Photoswitchable quantum electrodynamics in a hybrid plasmonic quantum emitter
Yuan Liu,
Hongwei Zhou,
Peng Xue,
Linhan Lin,
Hong-Bo Sun
Affiliations
Yuan Liu
State Key Laboratory of Precision Measurement Technology and Instruments, Department of Precision Instrument, Tsinghua University, Beijing 100084, China
Hongwei Zhou
State Key Laboratory of Precision Measurement Technology and Instruments, Department of Precision Instrument, Tsinghua University, Beijing 100084, China
Peng Xue
Beijing Computational Science Research Center, Beijing 100084, China
Linhan Lin
State Key Laboratory of Precision Measurement Technology and Instruments, Department of Precision Instrument, Tsinghua University, Beijing 100084, China; Corresponding author at: State Key Laboratory of Precision Measurement Technology and Instruments, Department of Precision Instrument, Tsinghua University, Beijing 100084, China.
Hong-Bo Sun
Corresponding author at: State Key Laboratory of Precision Measurement Technology and Instruments, Department of Precision Instrument, Tsinghua University, Beijing 100084, China.; State Key Laboratory of Precision Measurement Technology and Instruments, Department of Precision Instrument, Tsinghua University, Beijing 100084, China; State Key Laboratory of Integrated Optoelectronics, College of Electronic Science and Engineering, Jilin University, Changchun 130012, China
ABSTRACT: The design and preparation of quantum states free from environmental decohering effects is critically important for the development of on-chip quantum systems with robustness.
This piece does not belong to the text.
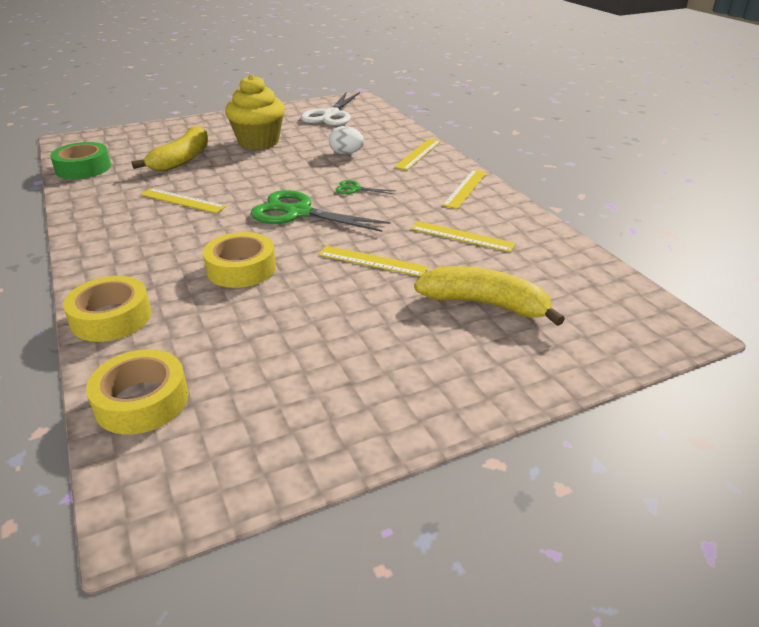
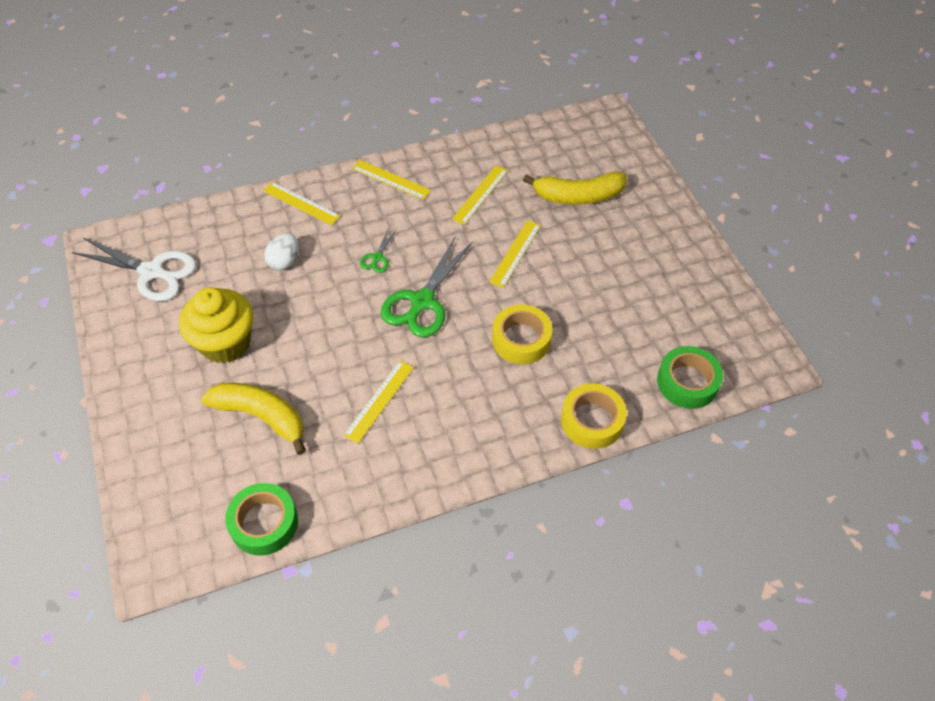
camera: 85 degrees left, 20 degrees up
yellow tape [86,349,188,435] -> green tape [657,346,723,409]
yellow banana [414,266,565,326] -> yellow banana turned 120 degrees counterclockwise [523,172,627,204]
One promising strategy is to harness quantum state superposition to construct decoherence-free subspace (DFS), which is termed dark state. Typically, the excitation of dark states relies on anti-phase-matching on two qubits and the inter-qubit distance is of wavelength scale, which limits the development of compact quantum chips. In the current work, a hybrid plasmonic quantum emitter was proposed, which was composed of strongly correlated quantum emitters intermediated by a plasmonic nanocavity. Through turning the plasmonic loss from drawback into advantage, the anti-phase-matching rule was broken by rapidly decaying the superposed bright state and preparing a sub-100 nm dark state with decay rate reduced by 3 orders of magnitudes. More interestingly, the dark state could be optically switched to a single-photon emitter with enhanced brightness through photon-blockade, with the quantum second order correlation function at zero delay showing a wide range of tunability down to 0.02.